I’ve been generating articles with an AI content pipeline this month and half of them come out genuinely good, with only a few edits needed. The other half are bad in ways that aren’t even interesting. Wrong angle, boring opening, off-voice, often all three. As the person building the pipeline, I’m willing to read every output and fully rewrite (or discard) the bad ones; that’s my job. As a user of someone else’s tool, I’d quit at the second bad article and never come back, because fully rewriting a bad piece defeats the purpose.

My teammate building the bug-catcher can hopefully ship something useful at a 50% hit rate by the end of this month. The teammate building the bookkeeping tool faces a higher trust bar, because of the nature of his product. His user pays a higher time cost for filtering mistakes. So the product cannot rely on gradual accuracy gains alone. It also has to reliably route attention to the edge cases, with evals on categorization, scaffolding around likely errors, and a UI that brings low-confidence rows to the surface.

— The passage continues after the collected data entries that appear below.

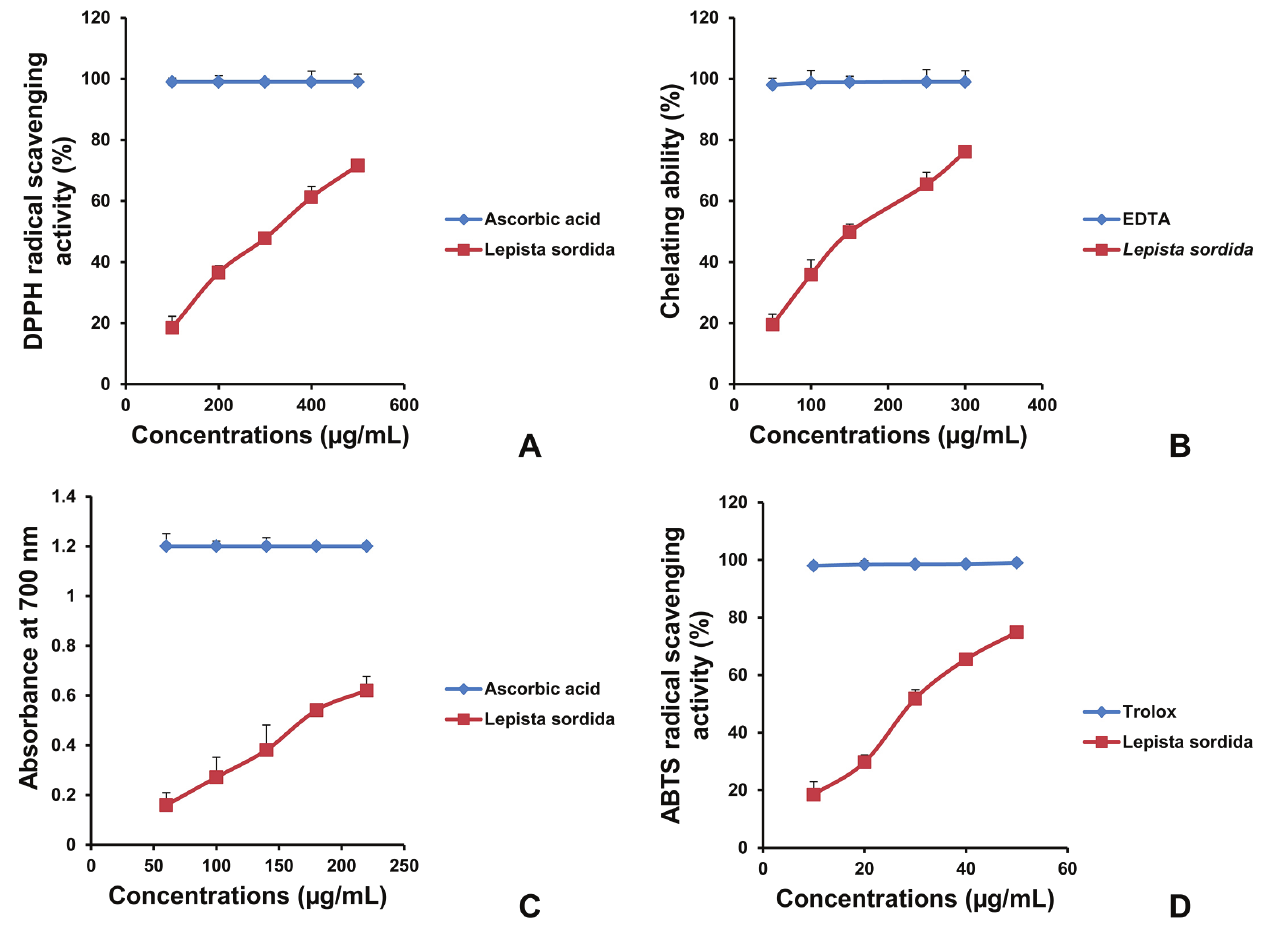
FIGURE 2 - Antioxidant activity of methanolic extract from Lepista sordida A) DPPH radical scavenging activity B) Chelating ability C) Reducing power D) ABTS radical scavenging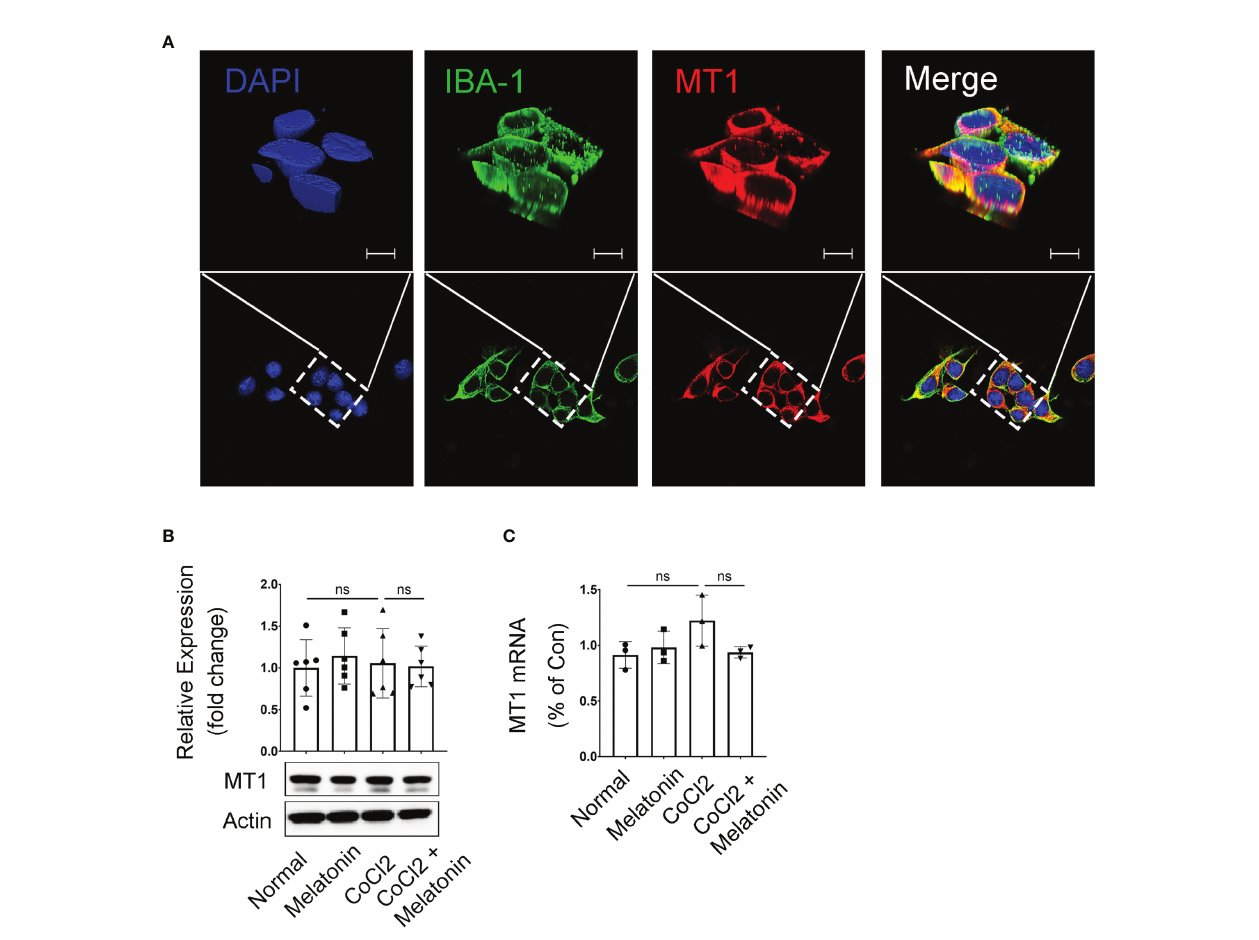
FIGURE 5 | Melatonin receptor expression in CoCl 2 -treated BV2 cells. (A) Representative images of MT1 (red) and IBA-1 (green) immunostaining in microglia. Nuclei were stained with DAPI (blue). (B, C) MT1 proteins (n = 6 per group) and mRNA (n = 3 per group) expression in CoCl 2 -treated BV2 cells with or without melatonin treatment. Data are expressed as mean ± SEM. ns, non-signi fi cant difference. Scale bar, 10 m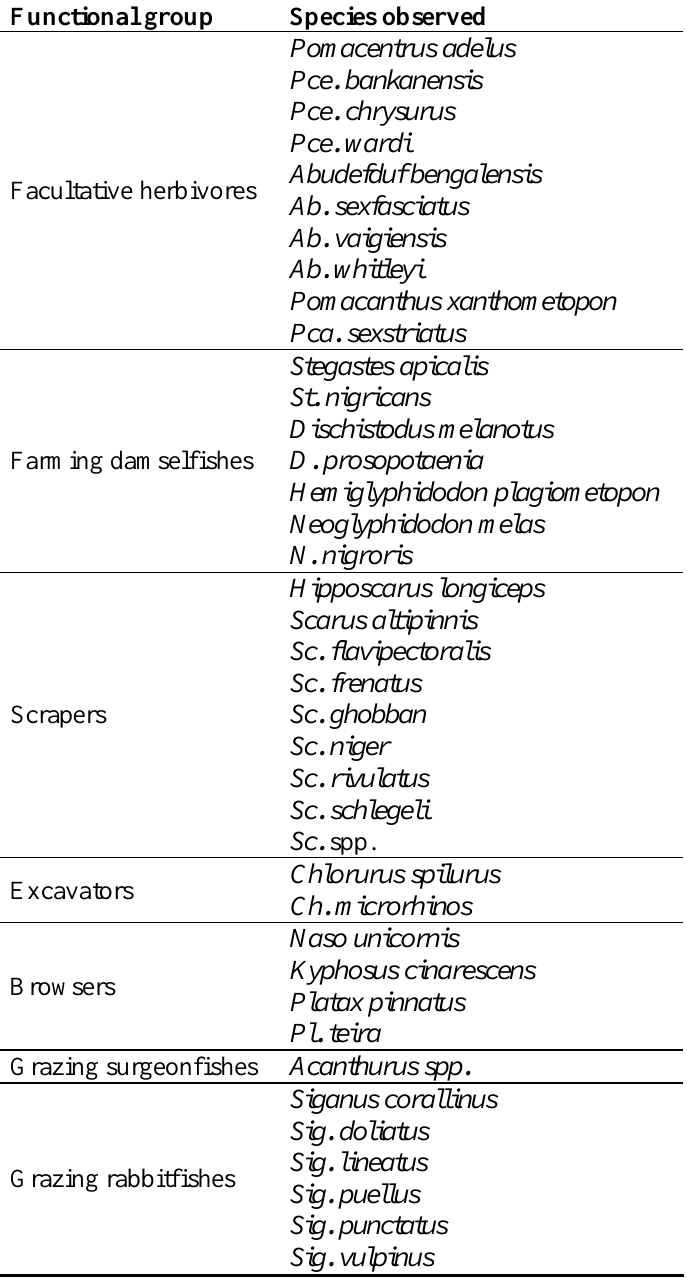
Table A1.1. Functional groups and species assigned to each, observed in Pioneer Bay, Orpheus Island. Facultative herbivores include species that often feed on algae but may have a large dietary component of invertebrates or other prey. These include the primarily invertivorous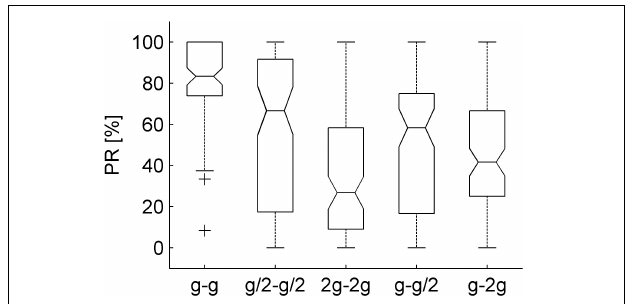
FIGURE 5 | Perception rates of natural motion plotted separately for each gravity condition (three traveled distances × two visual conditions × 16 subjects, n = 96). The bottom and top of the box-and-whisker plots boxes correspond to the lower and upper quartile, respectively. The notch displays the 95% confidence interval of the median. The whiskers extend to the lowest and highest data points, without considering the outlier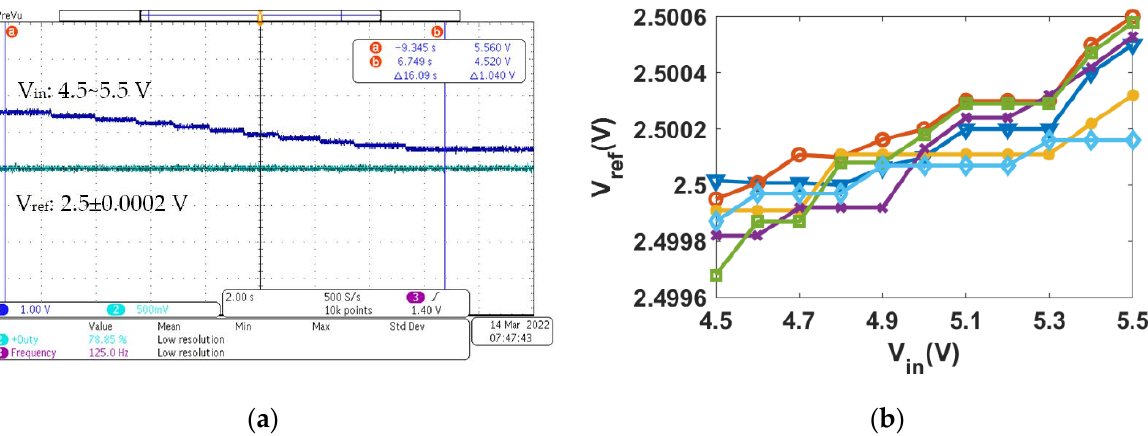
Figure 12. Measured reference voltage versus supply voltage: ( a ) oscilloscope monitoring results; ( b ) six chip measurement results.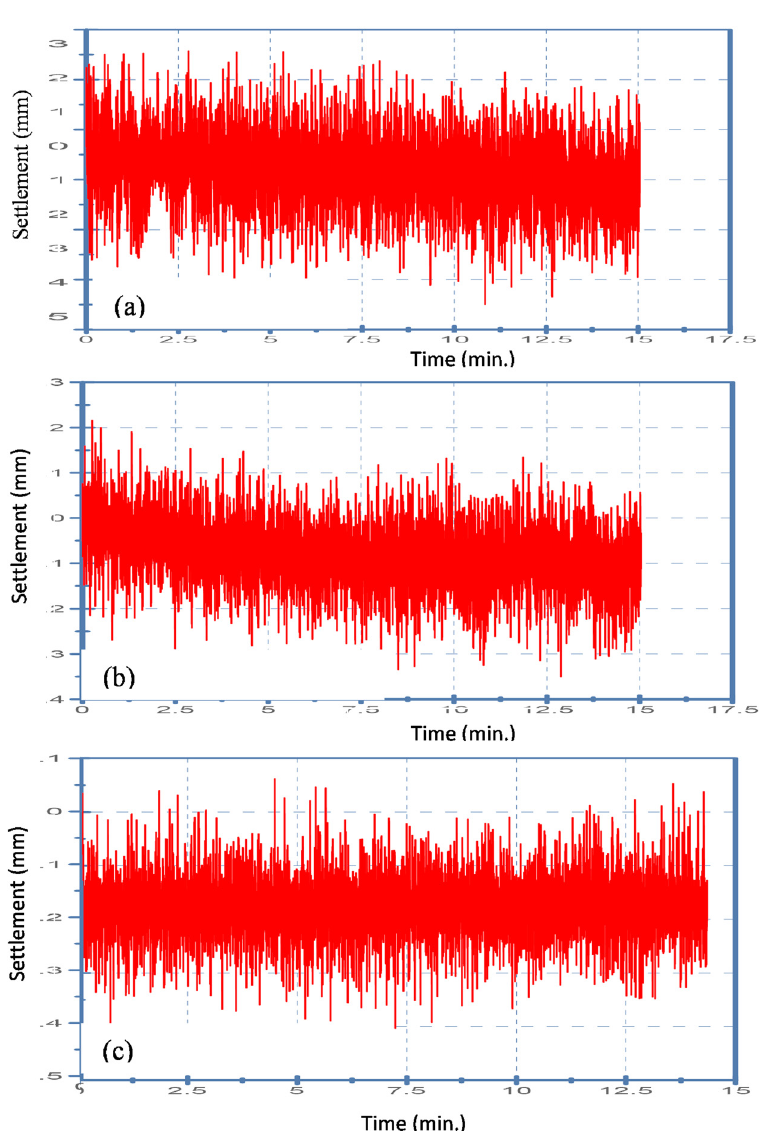
Figure 8: Variation in settlement with time under verticalvibration ( 10Hz ) . ( a ) No embedment, ( b ) embedment = 0.5H, and ( c ) embedment =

So what does your user pay, in time and effort, to look at one output and decide whether to keep it? If the cost is a glance, you can ship early and improve as the model floor rises. If they have to read the whole thing, aim for 90%+ to make it feel useful. The work is figuring out where that bar sits, then designing around it. Good UX involves sparing the user from having to check everything. The AI builders who understand this in 2026 will look ahead of the curve in 2028. The ones who don’t will still be waiting for the model to be ready.